• Estratto:
Non ho accettato alcun tipo di compromesso. Non mi pesa vivere così, soprattutto in questo turbolento periodo storico. Mi sento protetto nei piccoli borghi e centri di Italia, a riparo dal caos urbano, dalla rabbia delle persone.

Vedo tanta cattiveria in giro. Siamo degli animali in gabbia pronti a azzannarci a vicenda. Non mi piace questo aspetto che sta emergendo di noi negli ultimi anni.

Quali benefici invece?

Nei boschi dei castelli io mi sento connesso con il nostro inconscio collettivo. Lo yoga e la meditazione trascendentale ti danno una maggiore consapevolezza di chi siamo come collettività e non solo come individui, ti fanno sentire maggiormente a contatto con la terra e la sua storia.

Trovo affascinante conoscere chi siamo stati e chi possiamo diventare attraverso la storia dei luoghi, dei piccoli centri italiani. Qui a Genzano faccio una vita più lenta, meno frenetica, mi sento un essere umano e non una macchina. Respiro in tutti i sensi. Sono presente a me stesso. Le mie riflessioni non sono deviate dalle frustrazioni del mestiere di attore o dalla vita urbana affannosa e poco propensa a far vivere alle persone la propria umanità.

Credi che la tua decisione sia una fase dovuta a un’esasperazione della vita precedente e alla difficoltà di “sfondare” nel mondo del cinema o pensi sia una scelta definitiva?

Non è assolutamente una scelta definitiva, ma sarà una scelta frequente tutte le volte che lo riterrò necessario per depurarmi dallo stress di questo lavoro che amo alla follia ma che non può chiedermi in cambio la mia vita.  Cosa che è successa al mio amico che a un certo punto ha deciso di dire basta a un mondo del cinema che illude e ti ruba una parte di te senza dare nulla in cambio.

• Compito 1:
Nell'intervista, in quale località dice di vivere adesso chi risponde?
• Compito 2:
Riprendi l'intervista dopo l'ultima frase e continuala.

• Dati da esaminare:
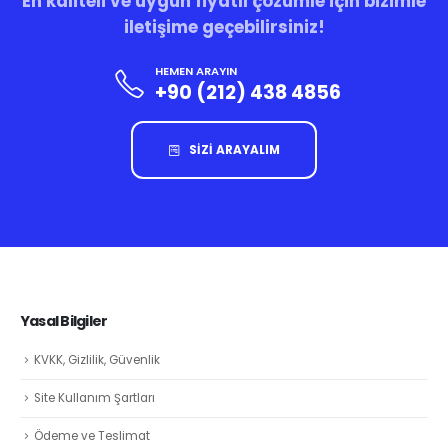
En kaliteli ve uygun fiyatlı çözümle için bizimle
iletişime geçebilirsiniz!
HEMEN ARAYIN
+90 (212) 438 4856
SİZİ ARAYALIM
Yasal Bilgiler
KVKK, Gizlilik, Güvenlik
Site Kullanım Şartları
Ödeme ve Teslimat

• Risultato 1:
A Genzano.

• Risultato 2:
Penso anche all’attore Paolo Callisano ma anche a tanti altri che non hanno neanche assaggiato il successo ma potevano benissimo farlo essendo idonei. Ci sono moltissimi artisti di talento ai quali si può dare una possibilità. Provo una profonda tenerezza e compassione verso i tanti attori come noi che hanno bisogno di essere riconosciuti per il loro mestiere. Il nostro è un lavoro, merita rispetto anche all’interno dell’ambiente del mondo dello spettacolo perché a volte se non sei un nome ‘grosso’ sembra che essere attori non sia nulla di che.

Cosa faresti per migliorare il sistema da cui ti sei allontanato?

Quello che sto facendo adesso, parlerei pubblicamente del vuoto che può creare in chi fa questo mestiere, della mancanza di rispetto e sostegno. Essere un attore è una professione a tutti gli effetti che va maggiormente regolamentata e riconosciuta dalle istituzioni che sembrano relegarci a un ruolo marginale della società vedendoci come dei parassiti.

Come riesci a unire la tua passione per il cinema con la vita appartata e fatta d’isolamento?

Due mie cari amici registi, Giuseppe Sciarra e Andrea Natale mi tengono connesso a questo mondo coinvolgendomi spesso nei loro lavori. Abbiamo scritto la sceneggiatura di un film tratta da un corto di successo di cui voi stessi avete parlato (Venere è un ragazzo). Essere sceneggiatore con degli amici che come me amano il cinema e lottano per affermarsi mi ha fatto scoprire il potere della scrittura facendomi sentire meno solo.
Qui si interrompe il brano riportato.